Technically my life changed when I found out I was pregnant but that was more of an emotional change. It didn't seem real til I had my first scan at 12 weeks. Up until then I was convinced there was nothing inside of me! Anyway it wasn't really til I started to grow bigger and get tired more easy that things started changing. I had to stop working full time and slowly take my hours down as I got closer since my job at the bakery requires some physical work and being on my feet the whole time.
Fast forward to my due date the 14th of March and I didn't know how to feel I was nervous and scared but also so excited but mostly I just wanted the damn baby out of me! I couldn't get comfortable anywhere the couch, bed, car, you name it. I couldn't see my swollen feet and even though it was the start of Autumn I was still so hot ALL THE TIME!
Due date 14/03/2015 |
He was here now in my arms my little Leo, but I was so much more scared now than I had been the entire 9 months. Out in the big wide world not safely inside me anymore. Was I holding him right? Was he hungry? Was he in pain? I couldn't sleep the first couple of nights as I had to make sure he was breathing 24/7. Worrying about every little thing! Unfortunately he wouldn't feed properly and I got an infection so we had to stay in hospital for 6 days and it sucked big time! I wanted to go home so bad that I almost discharged myself against doctors orders because I felt fine and was sick of being in the hospital.
A few hours after he was born 17/03/2015 |
In the blink of an eye he was 4 months old! Time went by so fast, he was growing so big and becoming more alert to things around him. Over the next couple months he started on solid food, learnt to roll over and sit up and play with his toys. I got asked if I wanted to come back to work but i just wasn't ready at all. I loved spending my time with my boy and could not even bare to think about someone else looking after him instead of me. I ended up helping out a couple of times to trial or train new people instead, just a couple of hours each time and it was so good to have some adult interaction. I always had such a sore throat after being at work from talking so much!
5 months old |
The week before Christmas he finally got his first tooth, make that 4 first teeth! and Christmas day he used a push walker for the first time like a pro. He got so spoilt by friends and family we were very lucky. Then it was New Years and I made the decision to go back to work part time so I could make some money and get out of the house and I love it, I still miss my baby like crazy on those days and I do need to get up at 4am to get ready for work but it is great!
11 months old |
I can not believe that it has been an entire year that I have had my precious little boy in my life. I completely understand how women want more children and can go through the labour experience over and over again as the reward is truly the most amazing thing ever. I have never really been very emotional or emphatic towards people i know, like I'm not very close with my family but yet in a movie/show/book I will always get teary eyed so easily and feel the pain of these fictional people! When I met Leo for the first time and ever since I now have this immense love to give to him and it is so amazing! I don't know where it has been hiding but I would do anything for him. It actually hurts thinking about how much I love him! As much as I want a little girl in the near future I don't know how I can possibly love anyone as much as I love him.

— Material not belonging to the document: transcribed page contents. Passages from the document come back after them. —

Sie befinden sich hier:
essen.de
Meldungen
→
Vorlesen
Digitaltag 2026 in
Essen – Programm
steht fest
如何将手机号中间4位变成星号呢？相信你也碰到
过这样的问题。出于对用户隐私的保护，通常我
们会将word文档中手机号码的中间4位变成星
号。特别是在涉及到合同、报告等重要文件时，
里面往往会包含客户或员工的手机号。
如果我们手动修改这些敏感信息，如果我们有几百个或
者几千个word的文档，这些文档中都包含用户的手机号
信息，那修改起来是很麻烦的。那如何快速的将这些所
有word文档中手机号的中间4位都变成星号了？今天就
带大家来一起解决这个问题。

I cannot wait to see what the rest of 2016 has install for us and all the new things Leo will learn and achieve. He can already walk several steps but he prefers crawling and I'm 100% ok with that. He is also finally get teeth number 5 & 6 too so that has been fun!.
If you have made it this far reading, congratulations and thank you! I know it definately isn't the usual average post content and probably wasn't interesting at all for anyone but me. I just wanted to record a summarised account of the last year for me to look back on whenever I feel.